— А ты любил раньше ходить на лыжах, — сказала Рена.
— Мало ли чего я любил, а вот теперь остыл начисто.
«Врешь, — снова возразила Рена. — Не может этого быть! Это ты из-за меня так говоришь, чтобы я не страдала, чтобы мне не было больно, потому что уж кто-кто, а я о лыжах должна позабыть напрочь и навсегда».
— Помнишь, — спросила, — как это у Жуковского?
Громким, четким голосом отчеканила:
— Разве это не Пушкин? — спросил Сева, засмеялся. — Ну прости, прости мое невежество!
— Прощаю, — сказала Рена. — У тебя зато есть много других очень даже приятных качеств.
— У меня плохая память, — признался Сева. — Что-нибудь прочитаю, тут же забуду, как не читал вовсе. У тебя ведь так не бывает, верно?
«Ну и что с того? — хотелось ответить Рене. — Я бы поменялась с тобою сию же минуту. Черт с ней, с моей хваленой памятью, пусть я ничего не помню, пусть буду забывать все, что бы ни прочитала, лишь бы ходить, бегать, прыгать вот так, как все остальные люди…»
— У меня, конечно, так не бывает, — сказала она. — Я так много помню, что, честное слово, сама удивляюсь, как это все помещается в одной моей голове!

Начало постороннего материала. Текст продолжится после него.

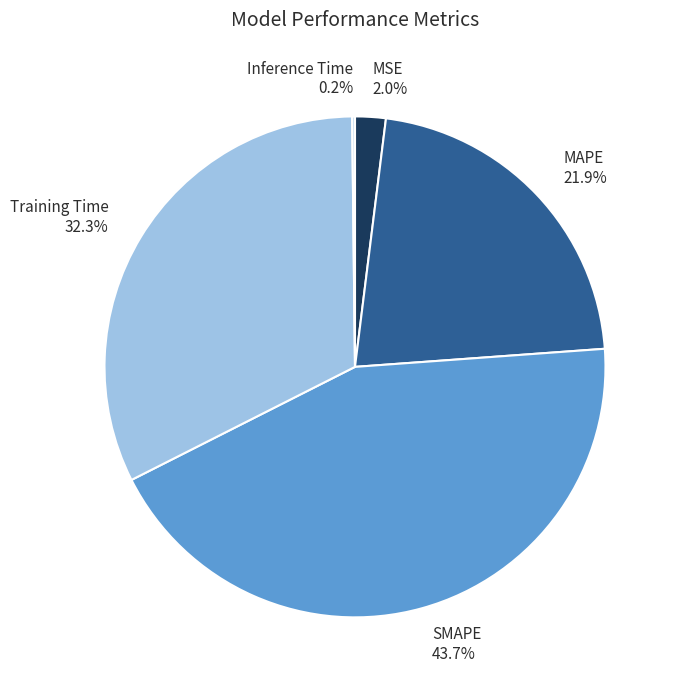

Between MAPE 21.9% and SMAPE 43.7%, which is larger?

SMAPE 43.7%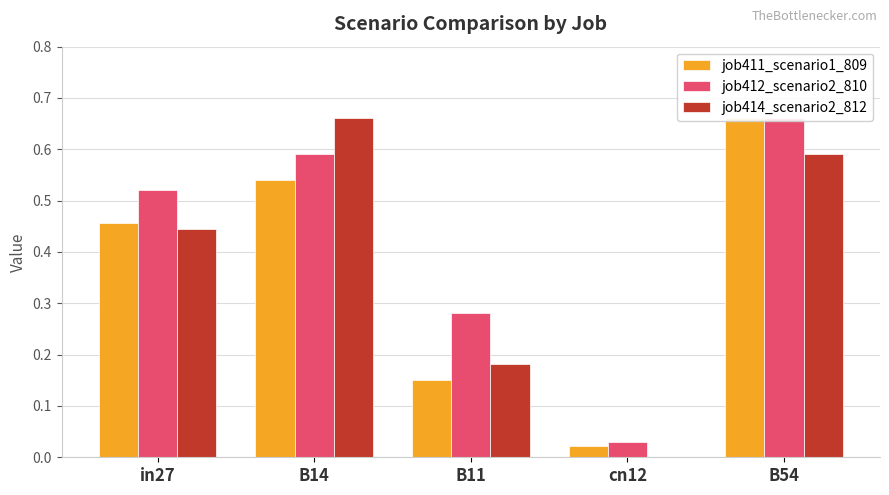

What is the difference between the job411_scenario1_809 values at B14 and cn12?

0.5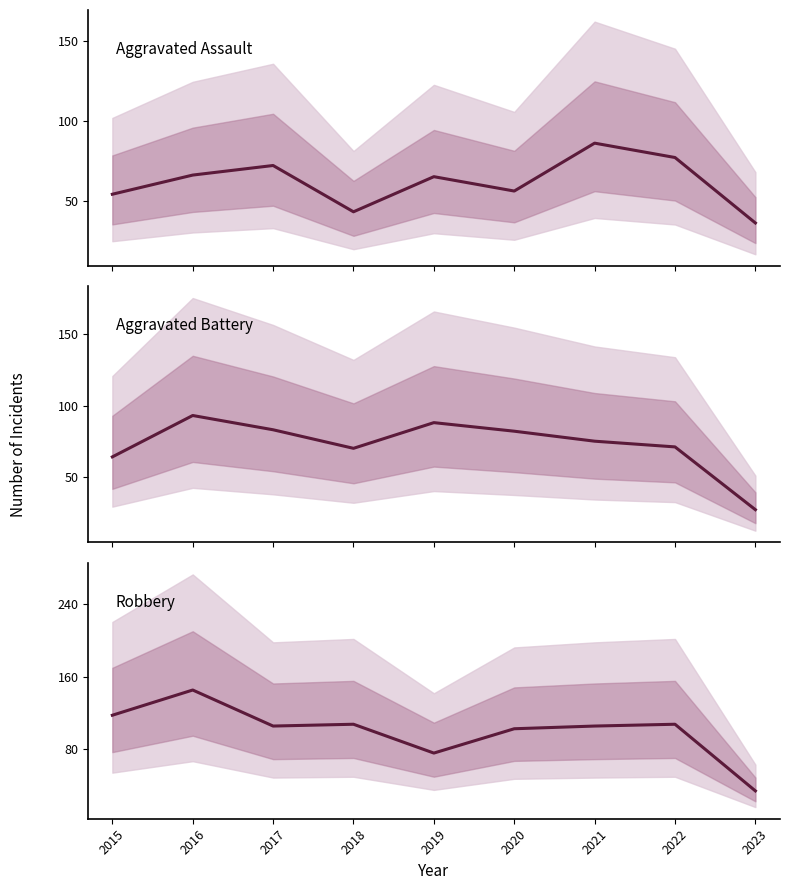

At which label does Aggravated Assault reach its minimum?

2023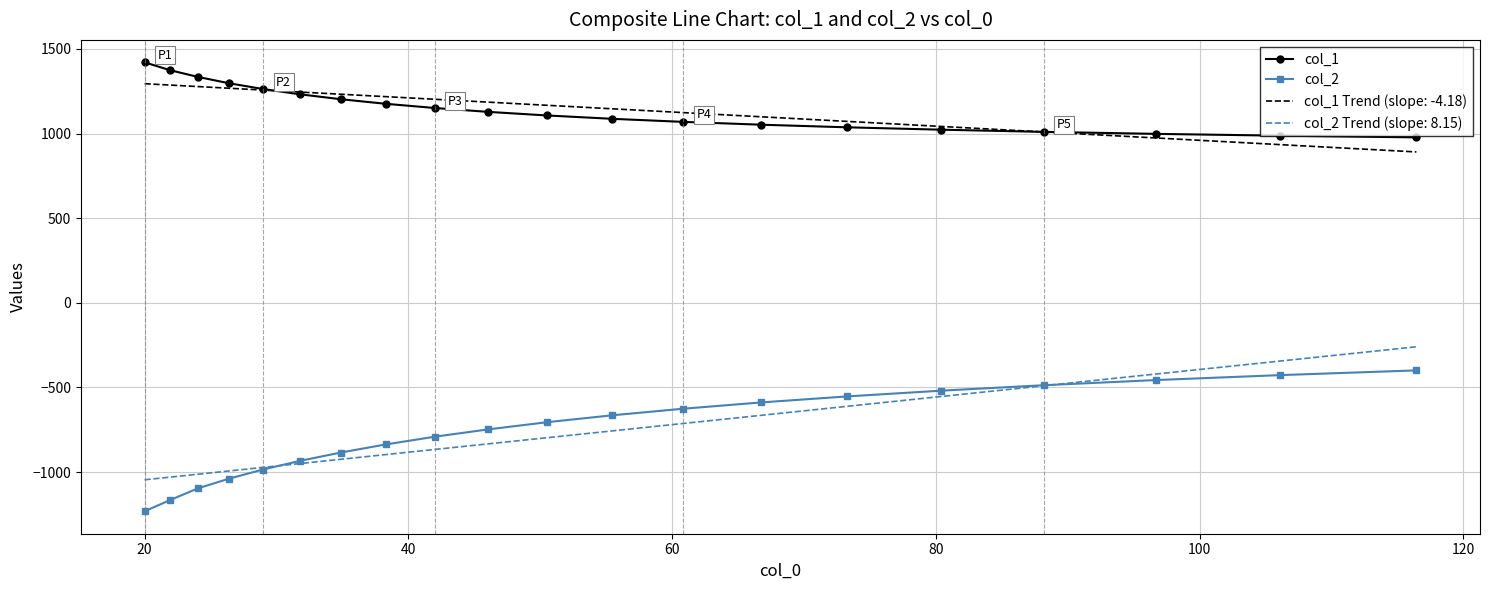

What is the greatest value displayed?

1420.9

Тряхнула волосами, темно-русые волосы падали на худенькие плечи, оттеняя впалые, почти прозрачные щеки.
«Лучше бы ты ничегошеньки не помнила, а была бы здоровой и сильной, — мысленно возразил Сева. — Чтобы никогда не сидела дома, бегала бы на свидания, красила глаза синей краской, канючила бы у меня модные сапоги и колготки до самого горла и меняла бы хахалей одного за другим… Ах, как было бы хорошо!..»

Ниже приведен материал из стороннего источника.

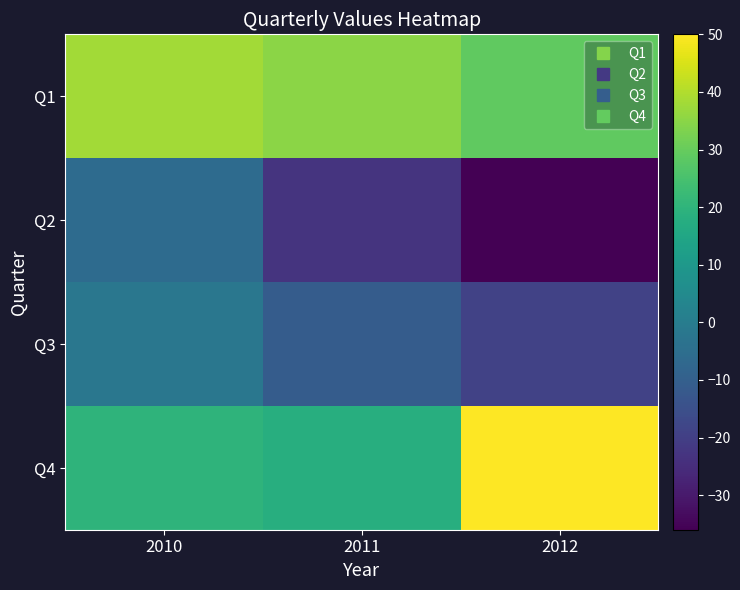

How many distinct data groups are displayed?

4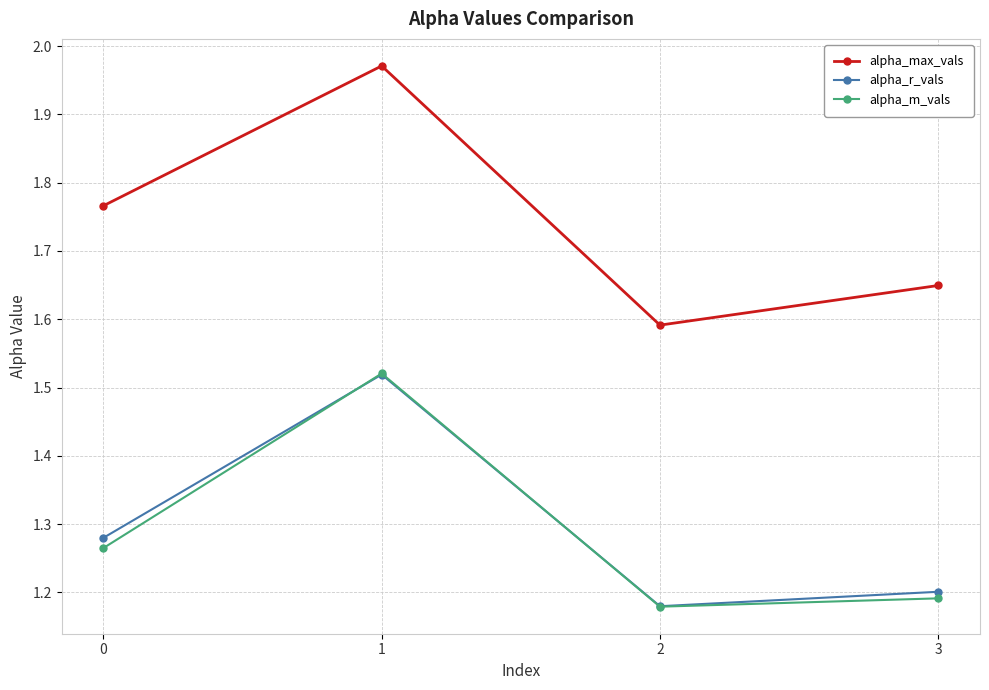

Which series has the largest total across all categories?

alpha_max_vals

— Симпатично у нас дома, — сказал он. — Ты не находишь? Тепло, уютно. Верно?
— Ничего, — ответила Рена. — Подходяще, в общем.
— Обедать будешь?
— Нет. Пока не хочу.
— Тогда, может быть, выпьешь чаю?
— Пожалуй.
— И я с тобой, — сказал Сева. — С мороза хорошо горячего чайку. Верно, Цыган?
Цыган стал исправно стучать хвостом по полу, а Сева вышел на кухню поставить чайник.